Tutela legale dei sanitari nell’ambito della pandemia da Covid-19
di: Avv. Roberta Gaggiotti - del 2021-09-04
Da più parti si sono levati cori di ringraziamento verso l’impegno profuso da tutto il personale sanitario nella lotta contro il Covid-19, un nemico invisibile, difficile e, soprattutto nelle prime fasi dell’emergenza, persino sconosciuto.
Per far fronte a tali difficoltà e scongiurare forme di medicina difensiva, il Legislatore è stato sollecitato al fine di introdurre specifiche garanzie per tutelare i sanitari impegnati nella lotta contro il Covid ed è venuto alla luce, così, il cosiddetto “scudo penale”, di cui molto si parla, sebbene non tutti sappiano cosa realmente sia.
In primo luogo, con D.L. 44/2021 era stata introdotta la non punibilità dei sanitari che somministrano il vaccino per il contrasto al Covid-19. Ciò al fine di escludere, in caso di conseguenze negative per la salute del paziente, la penale responsabilità del sanitario per i reati di lesioni personali colpose (art. 589 c.p.) e di omicidio colposo (art. 590 c.p.), qualora la somministrazione del vaccino sia avvenuta in modo conforme alle indicazioni del provvedimento di autorizzazione all’immissione in commercio.
Questa norma è stata fortemente voluta dalla Federazione Nazionale dell’Ordine dei Medici, soprattutto a seguito del manifestarsi di alcune, benché molto rare, reazioni avverse in capo a pazienti che avevano appena ricevuto il vaccino.
Tuttavia, il cosiddetto “scudo vaccinale”, ben poco aggiunge a quanto era già previsto nel nostro ordinamento. Infatti, già nell’alveo del quadro normativo previgente, il rispetto delle linee guida e delle buone pratiche clinico-assistenziali escludeva l’imperizia e, con essa, la colpa del sanitario (Art. 590 sexies c.p., introdotto dalla l. 24/2017, nota alle cronache come legge Gelli Bianco) .
In sede di conversione in legge del D.L. 44/2021, è stato aggiunto l’art. 3-bis, recante invece un vero e proprio “scudo penale” per tutti i sanitari impegnati non soltanto nella campagna vaccinale, ma anche in tutte altre attività di contrasto al Covid-19, purché ovviamente le lesioni personali o financo la morte del paziente "trovino causa nella situazione di emergenza".
-*-*-
**Attività da svolgere**
1 – Puoi ripetere parola per parola il passo dell'articolo sulla tutela legale dei sanitari che parte da "Per far fronte" e va avanti fino a "cosa realmente sia."?
2 – Come proseguiresti l'articolo sulla tutela legale dei sanitari dopo l'ultima frase riportata? Scrivine il seguito.
Le righe non sono necessarie per lo svolgimento.
-*-*-
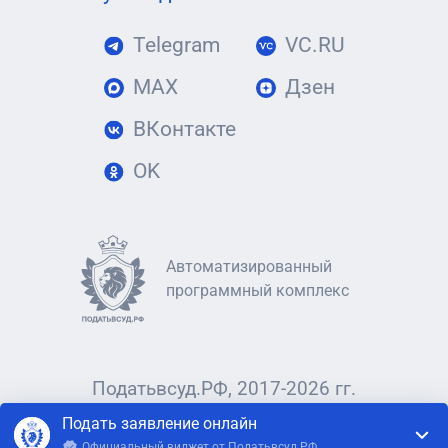
Telegram
VC.RU
MAX
Дзен
ВКонтакте
OK
Автоматизированный
программный комплекс
Податьвсуд.РФ, 2017-2026 гг.
Подать заявление онлайн
Официальный виджет от Податьвсуд.РФ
-*-*-
**Risposte agli esercizi**
1 –
Per far fronte a tali difficoltà e scongiurare forme di medicina difensiva, il Legislatore è stato sollecitato al fine di introdurre specifiche garanzie per tutelare i sanitari impegnati nella lotta contro il Covid ed è venuto alla luce, così, il cosiddetto “scudo penale”, di cui molto si parla, sebbene non tutti sappiano cosa realmente sia.

2 –
In questi casi, oggi come in passato, è esclusa la responsabilità penale, salvo che per “colpa grave”, ma la normativa ha anche fornito appositi indici atti ad escludere la gravità della colpa, tra i quali la "limitatezza delle conoscenze scientifiche al momento del fatto sulle patologie da Sars-Cov-2 e sulle terapie appropriate", la "scarsità delle risorse umane e materiali concretamente disponibili in relazione al numero dei casi da trattare" e anche il "minor grado di esperienza e conoscenze tecniche possedute dal personale non specializzato impiegato per far fronte all’emergenza".
Probabilmente è questa la maggiore innovazione rispetto al quadro normativo previgente, che difficilmente avrebbe potuto attagliarsi a una situazione epidemiologica del tutto nuova e a lungo sconosciuta, nell’ambito della quale è ed è stato molto complesso individuare delle “best- practice” consolidate da seguire.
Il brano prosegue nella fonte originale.